- _Task statement_:
Reproduce the text of every item below word for word, leaving out the pictures.

[Chart interpretation exercises]
╭──

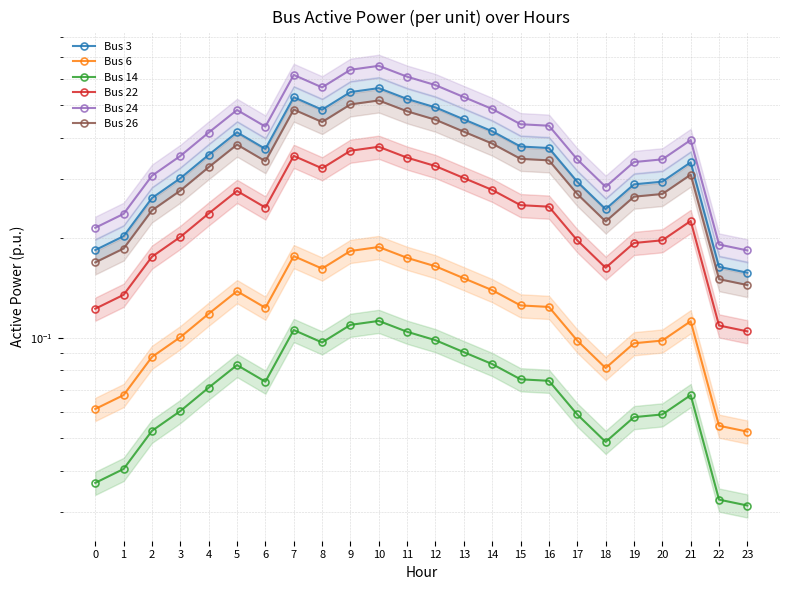

Which category has the lowest value in the Bus 22 series?

23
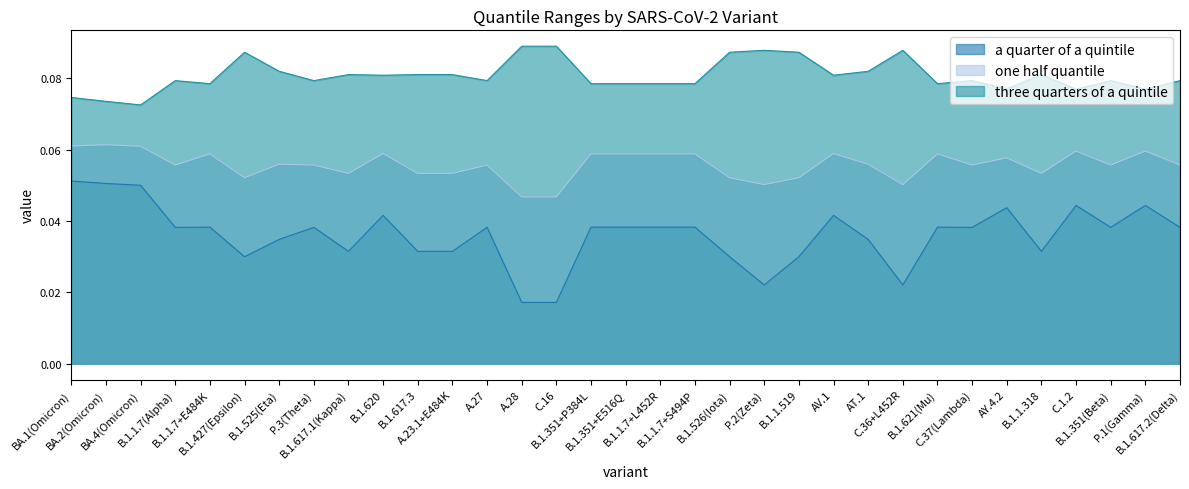

Which series changed the most between BA.4(Omicron) and B.1.427(Epsilon)?

a quarter of a quintile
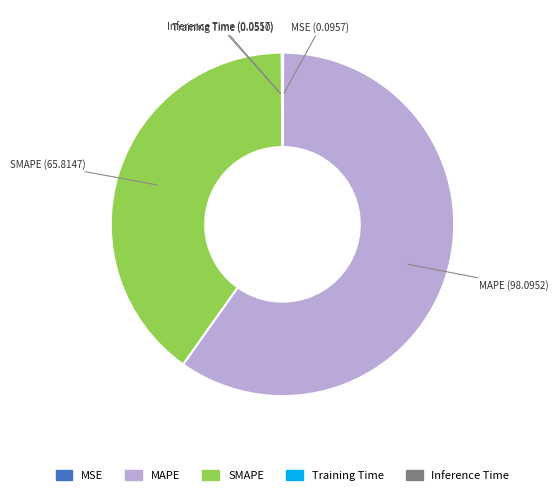

The MAPE slice represents 60% of the pie. True or false?

True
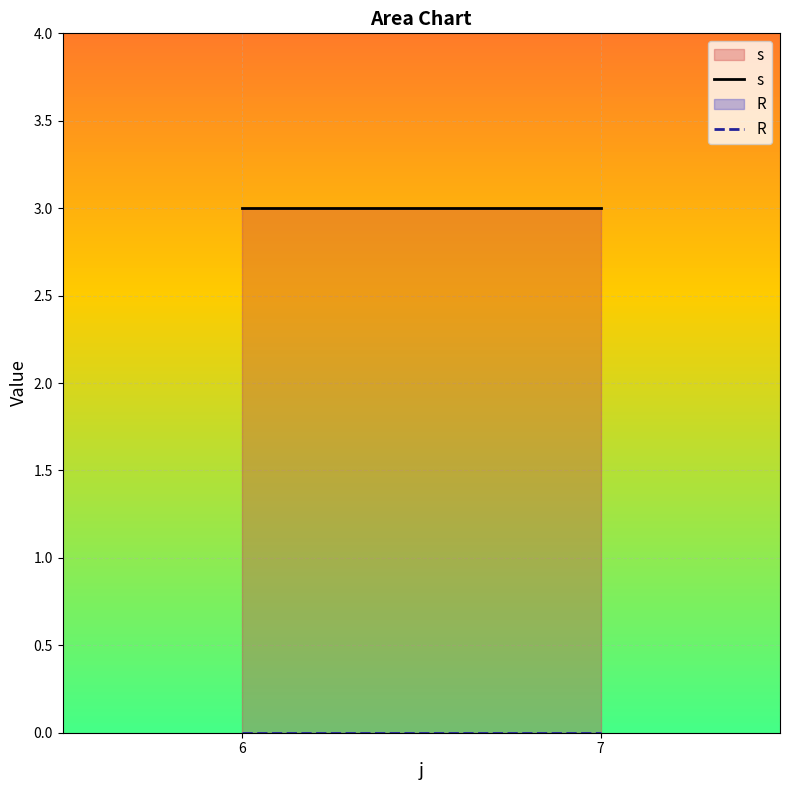

At which category is the sum across all series the highest?

6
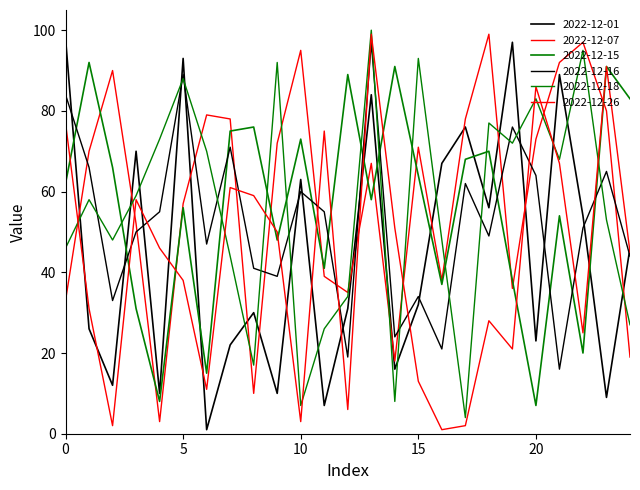

How many lines are shown in the chart?

6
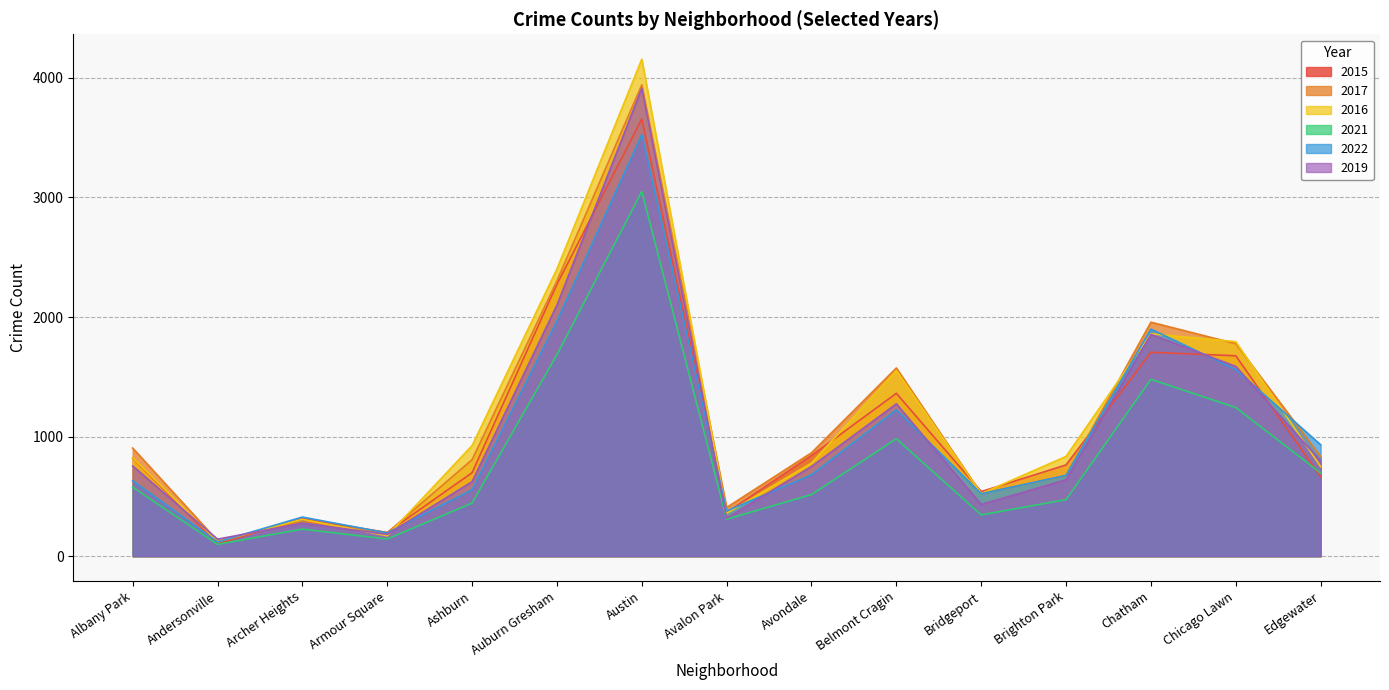

True or false: 2022 and 2016 cross at least once.

True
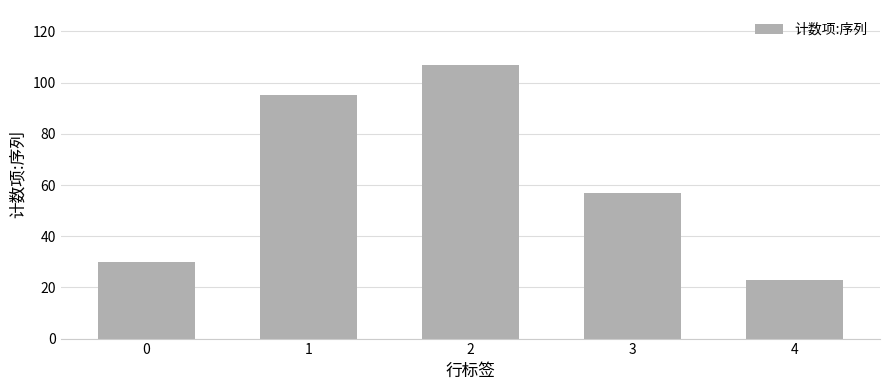

Does the chart contain stacked bars?

No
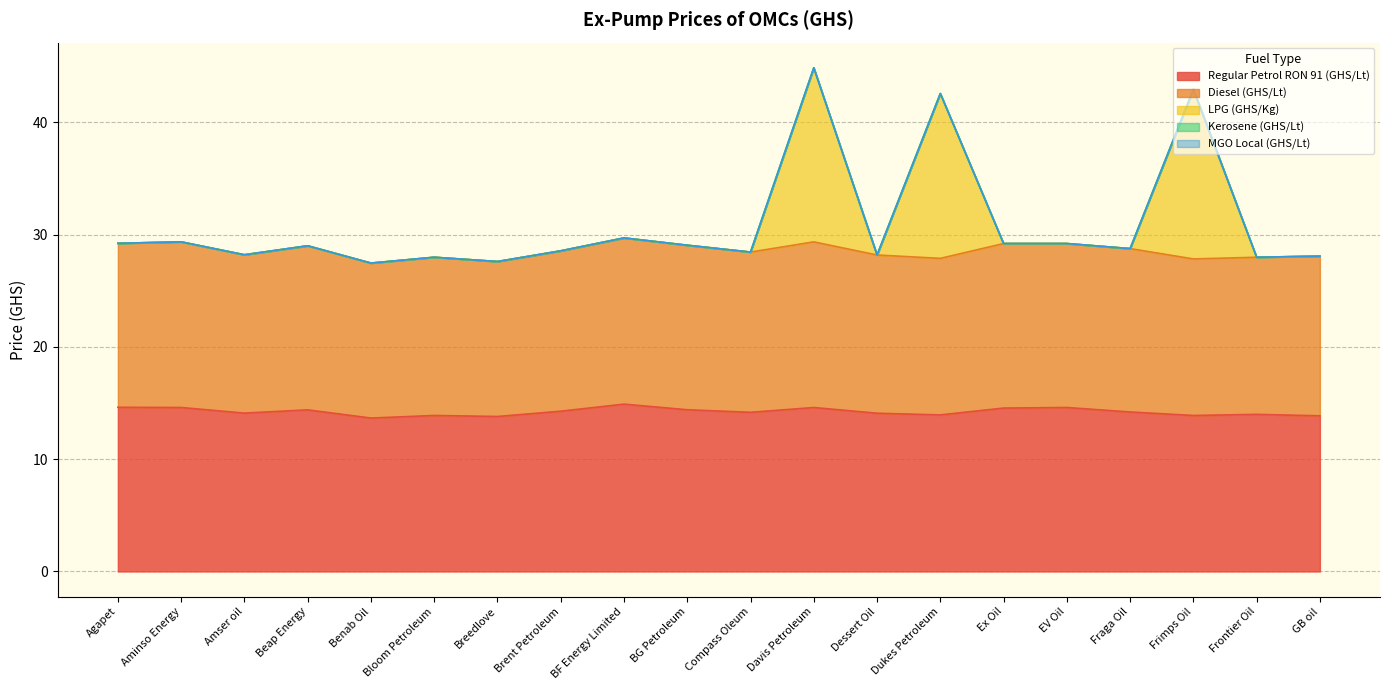

Where is Regular Petrol RON 91 (GHS/Lt) nearest to the value 14?

Frontier Oil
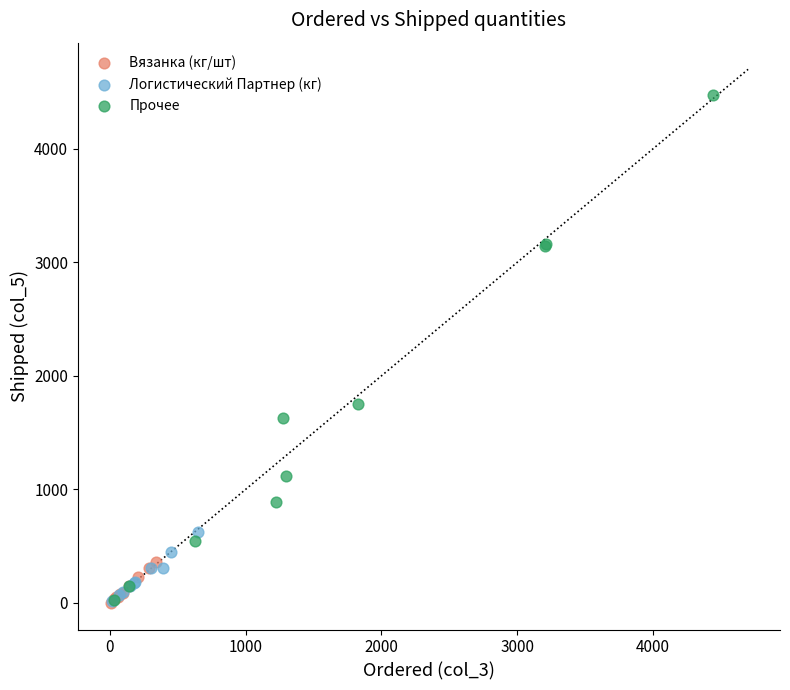

Which series contains the highest Y value?

Прочее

╰──

- _Output for this exercise_:
Which category has the lowest value in the Bus 22 series?

23

Which series changed the most between BA.4(Omicron) and B.1.427(Epsilon)?

a quarter of a quintile

The MAPE slice represents 60% of the pie. True or false?

True

At which category is the sum across all series the highest?

6

How many lines are shown in the chart?

6

True or false: 2022 and 2016 cross at least once.

True

Does the chart contain stacked bars?

No

Where is Regular Petrol RON 91 (GHS/Lt) nearest to the value 14?

Frontier Oil

Which series contains the highest Y value?

Прочее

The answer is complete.